* **Assigned task 1**:
In the discussion of dependency injection and explicit interface implementation, what does the answer say is normally the purpose of Dependency Injection?
* **Assigned task 2**:
Extend the discussion of dependency injection and explicit interface implementation, picking up right after its last line.

* **Passage for review**:
Segment Open

Dependency Injection and Explicit Interface Implementation
Asked Answered
T

3

9

Is there a benefit implementing interfaces explicitly with respect to Dependency Injection?

As far as I understand, interfaces can be implemented either explicitly or implicitly:

interface IFoo
{
    void Bar();
}

//implicit implementation
class Foo1 : IFoo
{
    public void Bar(){}
}

//explicit implementation
class Foo2 : IFoo
{
    void IFoo.Bar(){}
}

Now the explicit implementation can only be called by calling the interface method, while the implicit implementation can be called directly on an instance of the class:

class Baz
{
    void Ba()
    {
        Foo1 foo1 = new Foo1();
        foo1.Bar();

        Foo2 foo2 = new Foo2();
        foo2.Bar();    //syntax error

        IFoo foo2_explicit = new Foo2();
        foo2_explicit.Bar();
    }
}

Thus, using explicit interface implementations, one cannot accidentally call a method on a concrete class, but one has to call the interface method. Does this prevent tightly coupled code as is one purpose of DI or am I barking up the wrong tree here? After all, one cannot accidently write a constructor or method that gets a concrete class injected instead of an interface:

class Baz
{
    void Ba(Foo2 foo)
    {
        foo.Bar(); //syntax error
    }

    void Bb(IFoo foo)
    {
        foo.Bar();
    }
}
Tamberg answered 28/7, 2015 at 11:17 Comment(2)
Could you update your code to use IFoo instead of Foo? It's confusing in my opinion...Defrock
Done - sorry, usually I respect code conventions...Tamberg
P
8

Normally, the purpose of Dependency Injection is decoupling, which you achieve by injecting the abstraction into its client:

public class Baz
{
    private readonly IFoo foo;

    public Baz(IFoo foo)

Segment Closed

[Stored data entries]
Segment Open

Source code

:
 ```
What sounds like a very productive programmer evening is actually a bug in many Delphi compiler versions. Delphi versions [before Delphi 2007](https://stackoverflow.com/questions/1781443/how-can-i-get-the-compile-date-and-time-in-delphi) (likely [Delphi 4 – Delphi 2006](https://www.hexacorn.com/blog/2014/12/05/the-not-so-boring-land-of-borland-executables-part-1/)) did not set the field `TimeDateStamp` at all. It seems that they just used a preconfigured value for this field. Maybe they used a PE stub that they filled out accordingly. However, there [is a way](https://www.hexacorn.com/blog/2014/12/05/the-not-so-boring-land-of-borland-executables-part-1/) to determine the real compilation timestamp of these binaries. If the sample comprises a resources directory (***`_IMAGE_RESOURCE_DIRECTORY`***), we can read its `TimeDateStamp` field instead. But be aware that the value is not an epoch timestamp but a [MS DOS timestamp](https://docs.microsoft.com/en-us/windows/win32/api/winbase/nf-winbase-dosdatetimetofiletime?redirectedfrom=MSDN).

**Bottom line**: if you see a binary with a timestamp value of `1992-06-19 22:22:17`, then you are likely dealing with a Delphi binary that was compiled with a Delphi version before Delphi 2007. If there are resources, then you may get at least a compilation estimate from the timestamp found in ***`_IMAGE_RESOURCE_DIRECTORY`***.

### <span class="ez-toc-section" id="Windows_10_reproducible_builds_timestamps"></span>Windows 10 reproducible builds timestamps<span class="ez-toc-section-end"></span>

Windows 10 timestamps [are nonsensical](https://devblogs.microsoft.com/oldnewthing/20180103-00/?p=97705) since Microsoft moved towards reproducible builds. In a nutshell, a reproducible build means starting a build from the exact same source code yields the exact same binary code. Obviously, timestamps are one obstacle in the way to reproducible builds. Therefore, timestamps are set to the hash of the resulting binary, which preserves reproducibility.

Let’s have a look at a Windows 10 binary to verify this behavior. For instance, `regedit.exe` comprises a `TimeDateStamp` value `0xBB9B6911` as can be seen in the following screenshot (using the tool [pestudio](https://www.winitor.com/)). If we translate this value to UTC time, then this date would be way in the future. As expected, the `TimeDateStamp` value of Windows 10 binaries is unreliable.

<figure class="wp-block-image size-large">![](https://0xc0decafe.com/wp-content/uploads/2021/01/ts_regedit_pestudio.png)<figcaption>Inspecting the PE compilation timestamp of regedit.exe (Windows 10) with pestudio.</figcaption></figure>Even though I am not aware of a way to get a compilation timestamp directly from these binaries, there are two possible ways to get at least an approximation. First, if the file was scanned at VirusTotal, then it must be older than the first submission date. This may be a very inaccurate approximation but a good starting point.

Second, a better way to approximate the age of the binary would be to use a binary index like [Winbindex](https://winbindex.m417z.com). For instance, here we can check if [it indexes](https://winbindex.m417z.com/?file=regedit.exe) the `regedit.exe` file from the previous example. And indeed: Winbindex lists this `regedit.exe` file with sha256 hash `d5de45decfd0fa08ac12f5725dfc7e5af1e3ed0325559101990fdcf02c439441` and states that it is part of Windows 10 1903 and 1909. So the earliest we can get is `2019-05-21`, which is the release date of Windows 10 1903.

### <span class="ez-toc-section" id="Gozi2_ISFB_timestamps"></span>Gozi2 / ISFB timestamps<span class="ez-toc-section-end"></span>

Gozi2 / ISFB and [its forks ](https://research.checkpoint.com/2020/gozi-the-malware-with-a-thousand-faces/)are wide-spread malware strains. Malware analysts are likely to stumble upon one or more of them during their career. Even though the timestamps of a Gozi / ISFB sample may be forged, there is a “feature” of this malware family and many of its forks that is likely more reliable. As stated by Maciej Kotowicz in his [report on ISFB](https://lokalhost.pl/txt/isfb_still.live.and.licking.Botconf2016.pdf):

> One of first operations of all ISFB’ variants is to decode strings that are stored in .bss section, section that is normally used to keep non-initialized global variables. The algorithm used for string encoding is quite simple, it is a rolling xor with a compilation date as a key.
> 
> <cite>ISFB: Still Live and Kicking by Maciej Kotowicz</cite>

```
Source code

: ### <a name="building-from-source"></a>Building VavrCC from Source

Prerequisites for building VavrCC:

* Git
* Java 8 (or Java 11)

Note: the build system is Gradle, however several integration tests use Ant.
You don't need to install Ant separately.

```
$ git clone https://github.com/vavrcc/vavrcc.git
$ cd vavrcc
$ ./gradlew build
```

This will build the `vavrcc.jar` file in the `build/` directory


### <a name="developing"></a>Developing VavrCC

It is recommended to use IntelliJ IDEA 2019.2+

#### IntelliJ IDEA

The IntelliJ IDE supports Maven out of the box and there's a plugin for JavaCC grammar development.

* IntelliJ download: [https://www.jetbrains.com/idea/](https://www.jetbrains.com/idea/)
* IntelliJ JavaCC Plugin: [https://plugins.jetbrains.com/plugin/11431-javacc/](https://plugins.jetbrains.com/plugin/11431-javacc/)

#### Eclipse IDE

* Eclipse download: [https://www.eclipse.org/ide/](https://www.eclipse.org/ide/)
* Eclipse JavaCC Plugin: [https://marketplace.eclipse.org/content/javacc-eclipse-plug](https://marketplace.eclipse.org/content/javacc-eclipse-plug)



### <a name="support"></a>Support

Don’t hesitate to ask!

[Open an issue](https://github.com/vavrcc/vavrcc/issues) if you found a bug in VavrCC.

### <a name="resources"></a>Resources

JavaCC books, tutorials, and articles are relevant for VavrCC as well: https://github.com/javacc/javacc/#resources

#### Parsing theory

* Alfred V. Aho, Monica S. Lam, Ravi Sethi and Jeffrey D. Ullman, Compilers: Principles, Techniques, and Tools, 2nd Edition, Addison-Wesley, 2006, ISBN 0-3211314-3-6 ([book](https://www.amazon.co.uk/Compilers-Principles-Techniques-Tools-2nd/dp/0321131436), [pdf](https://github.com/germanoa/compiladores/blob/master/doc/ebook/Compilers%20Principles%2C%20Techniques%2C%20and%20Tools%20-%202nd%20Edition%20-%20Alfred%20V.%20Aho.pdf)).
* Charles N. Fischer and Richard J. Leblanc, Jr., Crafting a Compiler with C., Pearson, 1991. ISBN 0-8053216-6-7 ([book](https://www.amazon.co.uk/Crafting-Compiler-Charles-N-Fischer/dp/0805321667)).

Segment Closed

* **Written response 1**:
Decoupling, achieved by injecting the abstraction into its client.

* **Written response 2**:
    {
        this.foo = foo;
    }

    // Members using this.foo go here...
}

This ensures that Baz depends on IFoo, and is decoupled from any concrete implementation.

Whether or not a concrete class implements IFoo implicitly or explicitly makes no difference.

Once in a while, a class may have a Concrete Dependency, but this isn't particularly normal; and when it happens, the concrete dependency is concrete, so often will not implement an interface at all. Explicit versus implicit interface implementation is irrelevant in such cases.

Podium answered 28/7, 2015 at 11:36 Comment(2)
That's what I was trying to get at. If for some obscure reason one didn't pay attention and wrote a constructor expecting a concrete class: public Baz(Foo1 foo), the use of explicit interface implementations would forbid any calls to the object's methods. Trying to cast around a concrete implementation to its interface would ring some alarm bells, then, wouldn't it?Tamberg
If you accidentally add a constructor expecting the concrete class, then you've just lost the decoupling that's the purpose of Dependency Injection. That's a much bigger problem with the service, and should be solved at the root of the problem, instead of patched by some arbitrary client.Podium
A
1

If your class is in container, then you use interface. So, there are no benefits.

But, if you use your class directly (in tests for example) you have to cast to access the method and it is not convenient.

Total: 0 advantages when you use class in container and bad for tests.

Apparatus answered 28/7, 2015 at 11:35 Comment(0)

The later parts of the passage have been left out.